> [Description of the task]
Scan the entries below. Return every line that includes "wrist".

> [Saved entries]
□ □ □ □

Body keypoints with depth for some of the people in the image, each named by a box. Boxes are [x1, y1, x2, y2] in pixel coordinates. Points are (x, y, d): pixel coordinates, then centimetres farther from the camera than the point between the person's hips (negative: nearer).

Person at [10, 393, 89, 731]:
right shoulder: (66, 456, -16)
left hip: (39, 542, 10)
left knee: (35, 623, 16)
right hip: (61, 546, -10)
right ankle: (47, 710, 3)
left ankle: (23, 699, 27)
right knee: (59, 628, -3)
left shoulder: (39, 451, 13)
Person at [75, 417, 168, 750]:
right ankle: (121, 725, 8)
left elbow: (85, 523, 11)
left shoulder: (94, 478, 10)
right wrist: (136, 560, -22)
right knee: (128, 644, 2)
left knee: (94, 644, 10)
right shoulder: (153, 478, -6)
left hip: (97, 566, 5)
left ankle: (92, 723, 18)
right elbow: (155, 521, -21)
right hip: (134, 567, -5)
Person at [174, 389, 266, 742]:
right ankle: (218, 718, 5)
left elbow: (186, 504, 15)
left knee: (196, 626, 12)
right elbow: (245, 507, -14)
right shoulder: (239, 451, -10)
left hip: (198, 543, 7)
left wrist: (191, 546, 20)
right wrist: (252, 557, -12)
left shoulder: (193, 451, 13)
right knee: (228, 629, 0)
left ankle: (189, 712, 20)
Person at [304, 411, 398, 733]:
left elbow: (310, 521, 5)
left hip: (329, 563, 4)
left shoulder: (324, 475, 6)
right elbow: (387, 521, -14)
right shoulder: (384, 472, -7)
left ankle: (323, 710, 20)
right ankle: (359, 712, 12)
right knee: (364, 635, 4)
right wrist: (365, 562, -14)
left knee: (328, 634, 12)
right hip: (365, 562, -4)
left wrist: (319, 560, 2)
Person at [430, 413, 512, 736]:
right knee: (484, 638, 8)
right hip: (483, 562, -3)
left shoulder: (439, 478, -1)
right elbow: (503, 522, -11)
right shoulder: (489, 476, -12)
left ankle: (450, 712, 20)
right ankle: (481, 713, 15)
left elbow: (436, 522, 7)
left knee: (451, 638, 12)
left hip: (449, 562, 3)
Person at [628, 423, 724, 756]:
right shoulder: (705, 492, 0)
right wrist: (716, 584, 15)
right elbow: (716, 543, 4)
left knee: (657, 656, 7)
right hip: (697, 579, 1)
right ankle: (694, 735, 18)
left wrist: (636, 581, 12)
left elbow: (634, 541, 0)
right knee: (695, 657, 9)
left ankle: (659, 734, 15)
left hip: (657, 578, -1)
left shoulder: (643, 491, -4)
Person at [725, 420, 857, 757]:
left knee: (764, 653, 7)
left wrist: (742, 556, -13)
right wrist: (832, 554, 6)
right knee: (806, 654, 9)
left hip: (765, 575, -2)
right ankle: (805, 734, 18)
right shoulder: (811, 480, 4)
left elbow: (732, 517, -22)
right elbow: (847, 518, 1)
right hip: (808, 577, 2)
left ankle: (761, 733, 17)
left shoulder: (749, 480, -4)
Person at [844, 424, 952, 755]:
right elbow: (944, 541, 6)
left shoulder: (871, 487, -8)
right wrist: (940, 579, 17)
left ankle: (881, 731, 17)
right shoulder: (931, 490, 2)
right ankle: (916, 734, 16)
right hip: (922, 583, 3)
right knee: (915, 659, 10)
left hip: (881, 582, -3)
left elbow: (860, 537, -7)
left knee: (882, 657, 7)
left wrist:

□ □ □ □

> [Result for this task]
right wrist: (136, 560, -22)
left wrist: (191, 546, 20)
right wrist: (252, 557, -12)
right wrist: (365, 562, -14)
left wrist: (319, 560, 2)
right wrist: (716, 584, 15)
left wrist: (636, 581, 12)
left wrist: (742, 556, -13)
right wrist: (832, 554, 6)
right wrist: (940, 579, 17)
left wrist:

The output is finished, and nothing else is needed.